The rambling thoughts of a Modern Orthodox Chassid (whatever that means). Contact me at emansouth @ aol.com

Tuesday, March 08, 2005

Underestimating Our Kids

I think that one of the biggest problems in Jewish education today is that we underestimate the ability of our kids to learn, especially at a young age. The curriculum is most schools has been dumbed down to an alarming extent. So much time is spent on feel good nonsense and not enough on fundamentals.

It is axiomatic that younger children can pick up languages more easily than older ones yet we squander those formative years with gobbledygook rather than teaching, for example, vocabulary and dikduk.

With respect to so-called text-based learning, in fact most of the teaching seems to be "outside the seforim" so kids get through 8th grade with a bunch of touchy-feely silliness and never get challenged to work out a pasuk of Chumash or Rashi.

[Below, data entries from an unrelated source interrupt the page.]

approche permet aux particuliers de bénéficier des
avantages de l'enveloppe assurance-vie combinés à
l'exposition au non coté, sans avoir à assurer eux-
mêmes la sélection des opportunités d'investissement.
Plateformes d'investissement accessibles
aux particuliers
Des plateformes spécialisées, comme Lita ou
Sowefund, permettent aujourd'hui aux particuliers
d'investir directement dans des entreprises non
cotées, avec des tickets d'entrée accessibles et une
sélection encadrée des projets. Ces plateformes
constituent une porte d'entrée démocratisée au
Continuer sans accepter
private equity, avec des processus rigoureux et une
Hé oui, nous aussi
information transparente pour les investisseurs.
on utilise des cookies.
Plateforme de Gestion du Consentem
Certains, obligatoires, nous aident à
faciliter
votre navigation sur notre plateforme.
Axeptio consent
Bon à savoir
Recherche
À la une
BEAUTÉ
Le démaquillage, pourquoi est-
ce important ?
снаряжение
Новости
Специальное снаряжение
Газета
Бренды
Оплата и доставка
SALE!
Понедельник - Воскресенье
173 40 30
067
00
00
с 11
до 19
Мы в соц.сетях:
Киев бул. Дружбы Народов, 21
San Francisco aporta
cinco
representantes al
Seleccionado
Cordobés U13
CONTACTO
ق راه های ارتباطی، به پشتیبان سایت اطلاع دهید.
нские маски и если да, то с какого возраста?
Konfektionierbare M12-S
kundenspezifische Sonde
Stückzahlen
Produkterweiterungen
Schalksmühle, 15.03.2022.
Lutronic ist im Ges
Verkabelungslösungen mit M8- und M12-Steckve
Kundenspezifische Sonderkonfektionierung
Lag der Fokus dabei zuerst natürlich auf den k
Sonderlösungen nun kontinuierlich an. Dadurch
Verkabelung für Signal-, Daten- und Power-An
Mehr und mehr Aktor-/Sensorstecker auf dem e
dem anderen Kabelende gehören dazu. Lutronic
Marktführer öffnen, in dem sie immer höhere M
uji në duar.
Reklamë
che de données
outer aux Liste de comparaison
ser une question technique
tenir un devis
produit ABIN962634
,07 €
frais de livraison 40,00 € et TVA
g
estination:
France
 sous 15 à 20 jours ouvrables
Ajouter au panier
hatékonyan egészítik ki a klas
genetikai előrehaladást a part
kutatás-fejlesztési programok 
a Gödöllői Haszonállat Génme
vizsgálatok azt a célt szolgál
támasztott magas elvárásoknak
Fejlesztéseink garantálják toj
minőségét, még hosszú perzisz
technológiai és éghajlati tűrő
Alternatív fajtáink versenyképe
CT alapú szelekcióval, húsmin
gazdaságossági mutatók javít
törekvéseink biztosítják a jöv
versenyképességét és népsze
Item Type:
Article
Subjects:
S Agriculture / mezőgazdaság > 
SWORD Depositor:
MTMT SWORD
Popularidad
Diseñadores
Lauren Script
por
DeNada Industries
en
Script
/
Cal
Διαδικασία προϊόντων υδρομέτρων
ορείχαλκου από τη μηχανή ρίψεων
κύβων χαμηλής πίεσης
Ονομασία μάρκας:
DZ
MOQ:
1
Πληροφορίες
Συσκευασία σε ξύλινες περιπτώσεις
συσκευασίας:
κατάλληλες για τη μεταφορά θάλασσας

By the time they get to high school (where the focus, for most boys, is almost entirely on Gemarah), it's generally too late.

The kids almost never learn biur tefilah, so, by the time they get to high school not only do they not understand what they are saying when they daven, but, in the majority of cases, they have been exposed to environments at home where tefilah is not respected. What do we expect them to think about davening?

They are never taught what it means to have a neshama or what it means to have a relationship with the Almighty. Most 8th graders would look at you funny if you tried to engage them in a conversation about that topic. So, not only do they not learn anything concrete, they don't understand what the big deal is.

Even the shtarkest and most together high schools would have a hard time fixing the problems that they inhereit (and most Jewish high schools are far from shtark and together).

There are exceptions that prove my point. For example, I know of a school where the vocabulary, dikduk and general knowledge of the first grade boys can match that of most fourth grade girls (don't even talk about the boys) in another local school.

It can be done.

We need to start by giving the kids more credit than we have. We need to challenge them.